Янычары заставили приговорённых стать на колени.
— Вот головорез Петар. — Али указал на мужчину богатырского сложения. — От его руки погибли многие османские воины. Но настал и его час.
Петар поднял бородатое лицо, бросил грозный взгляд на Али:
— Доберутся и до тебя честные сербы! Дай Бог, доберутся! — Он перекрестился, подняв к лицу скованные руки.
Али махнул рукой. Палач вскинул секиру и обрушил широкое лезвие на загорелую шею Петара. Один из янычар поднял отрубленную голову, другой вонзил в её срез острие копья и поднял в синее небо. Послышался женский плач.

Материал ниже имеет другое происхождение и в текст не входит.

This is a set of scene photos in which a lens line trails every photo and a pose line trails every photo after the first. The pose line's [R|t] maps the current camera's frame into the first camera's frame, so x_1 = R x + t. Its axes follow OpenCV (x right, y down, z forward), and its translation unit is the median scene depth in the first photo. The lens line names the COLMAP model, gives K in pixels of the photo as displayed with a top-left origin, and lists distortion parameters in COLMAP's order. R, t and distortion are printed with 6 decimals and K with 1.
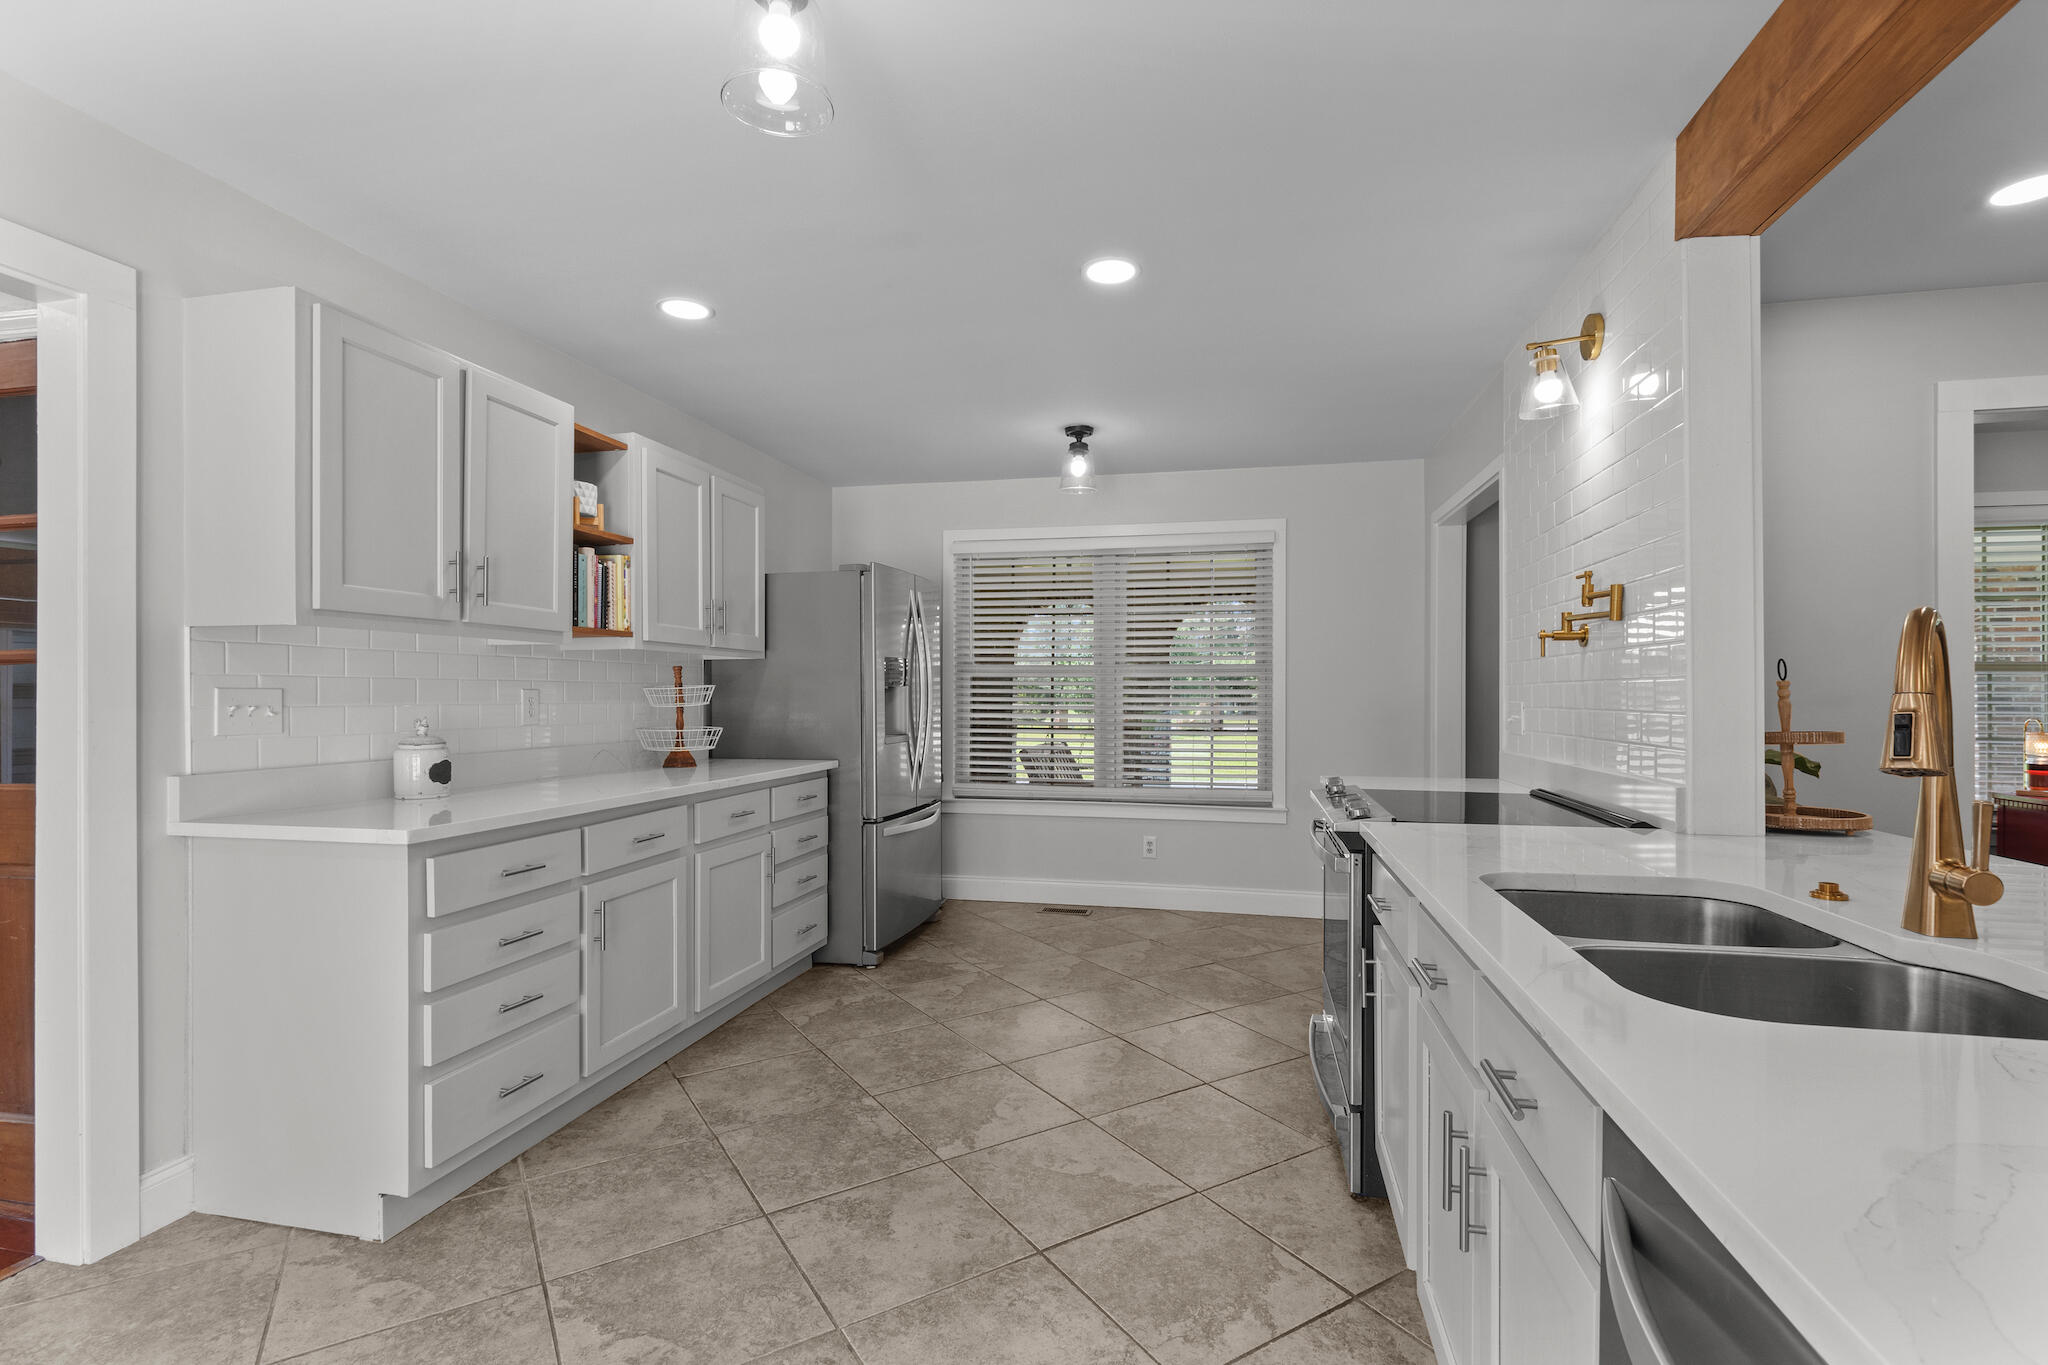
lens RADIAL K [[961.8, 0, 1021.0], [0, 961.8, 684.9], [0, 0, 1]] dist [0.005097, -0.004359]
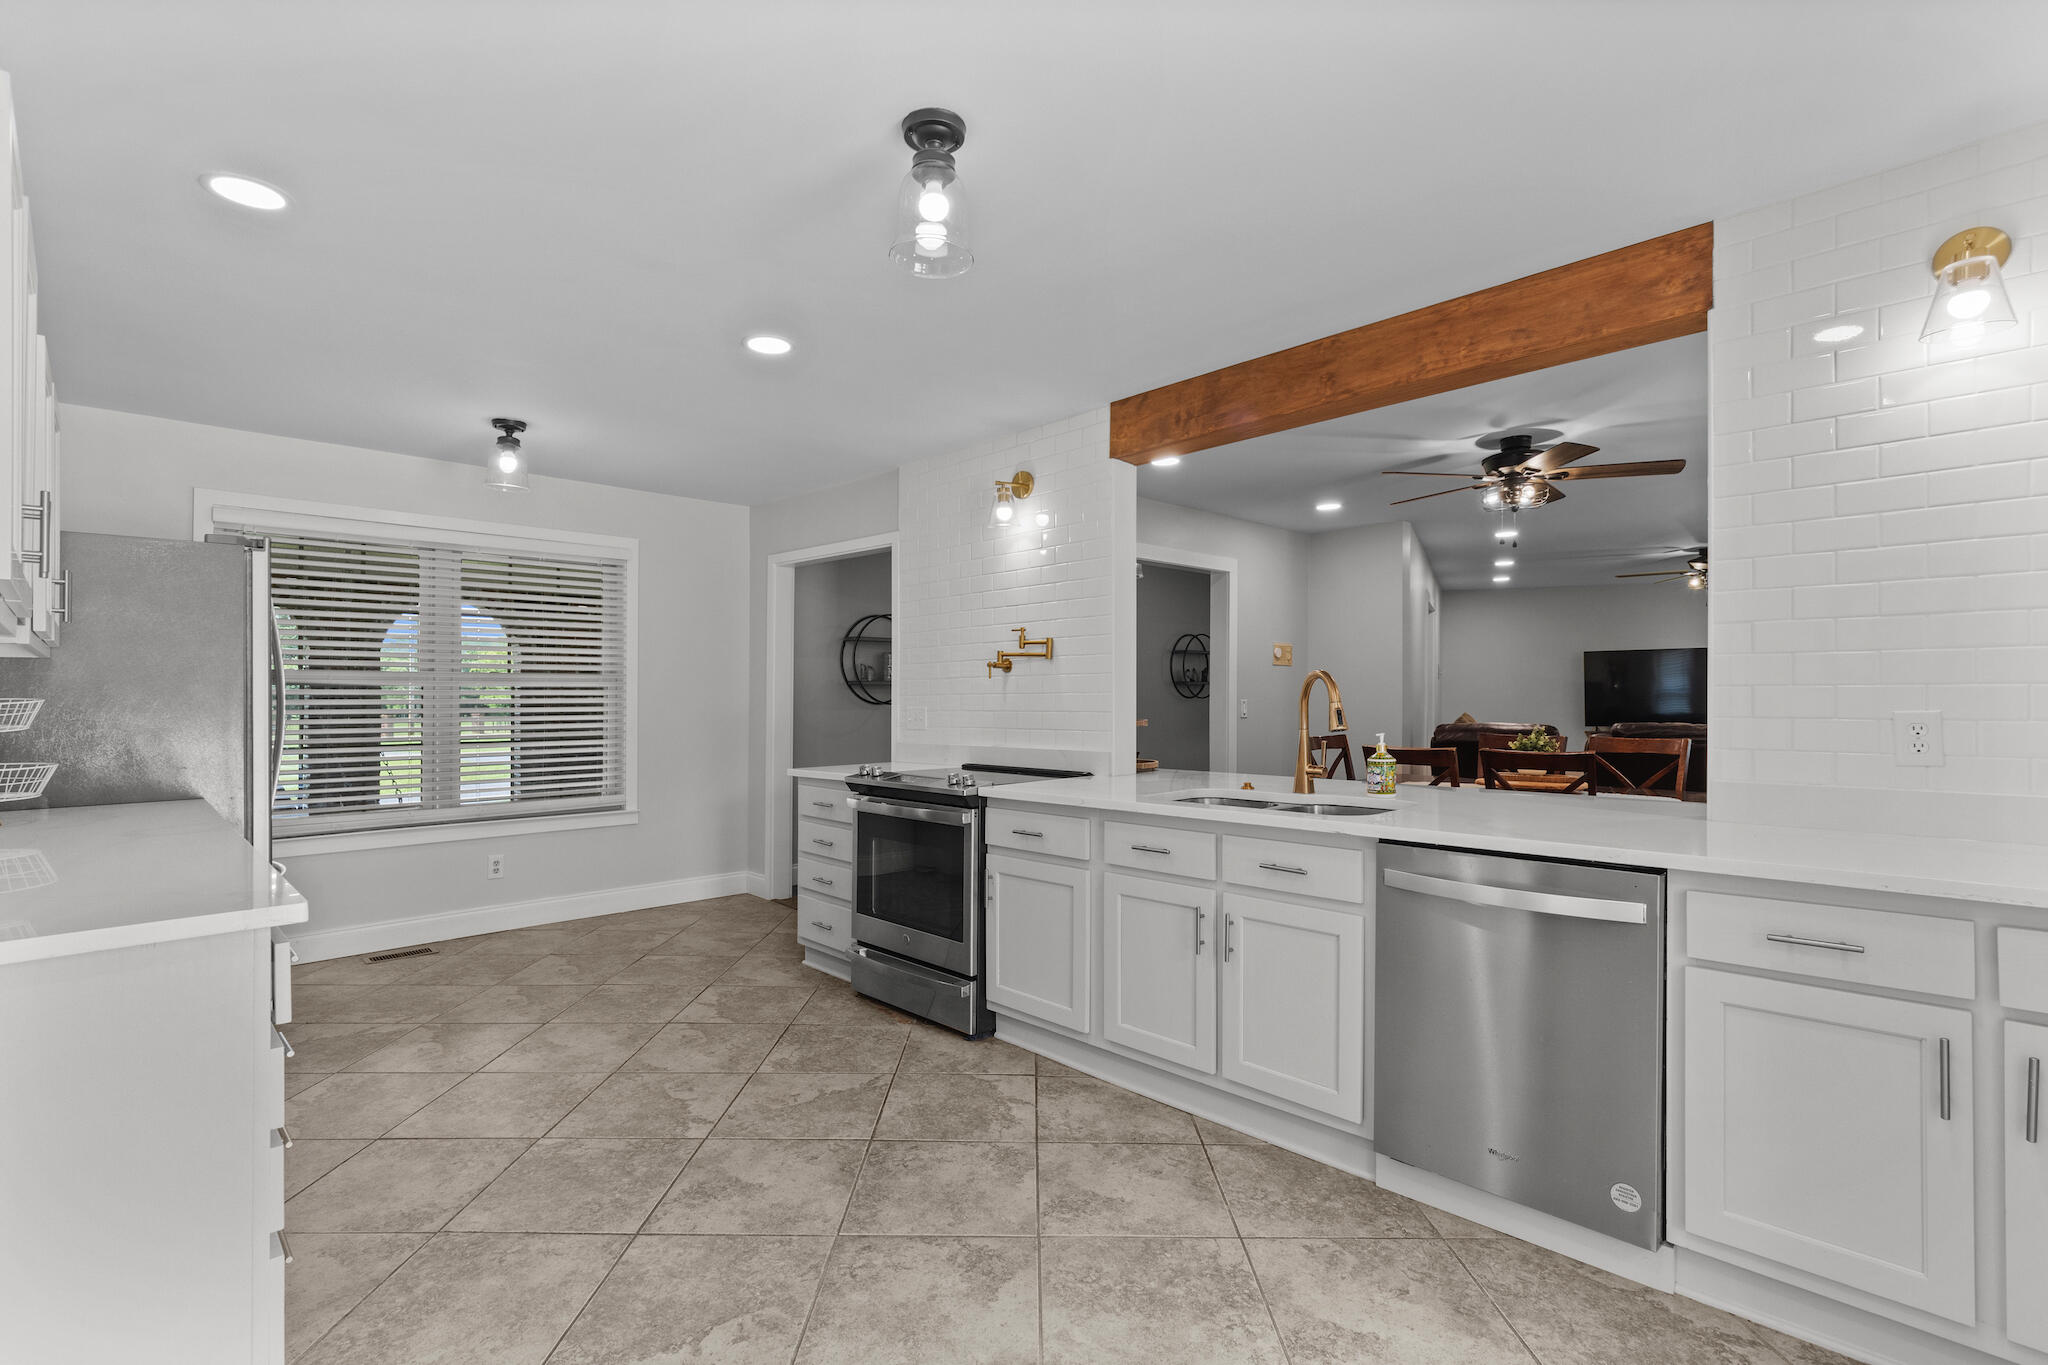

Отец казнённого с отчаяньем смотрел в мёртвое лицо сына. Потом перевёл взгляд на оставшихся наследников, но уже над вторым встал палач.
— Вот ворюга Лазар, который грабил слуг султана, даже у наместника увёл коней. Но недалеко умчался.
— Это ваше богатство награблено. Вы обобрали наш народ, затем и явились в Сербию. — Крикнул Лазар. Секира палача срезала его голову и кровь брызнула на помост.
Отец гайдуков застонал. Когда палач шагнул к младшему сыну, Ионе, старик не выдержал.
— Али-ага, послушай! Останови казнь!
— Чего тебе нужно, старый разбойник? — С презрением спросил Али.
— Не для себя прошу милости. Скажи, если мой мальчик присягнёт султану, ты пощадишь его? Я готов признаться, где спрятал золото.
— Если юнак покается и примет ислам, это будет благим примером. Я согласен заступиться за мальчишку перед судьёй. — Одобрил Али.
Старый гайдук обернулся к юнаку, от которого Босилька не отрывала глаз.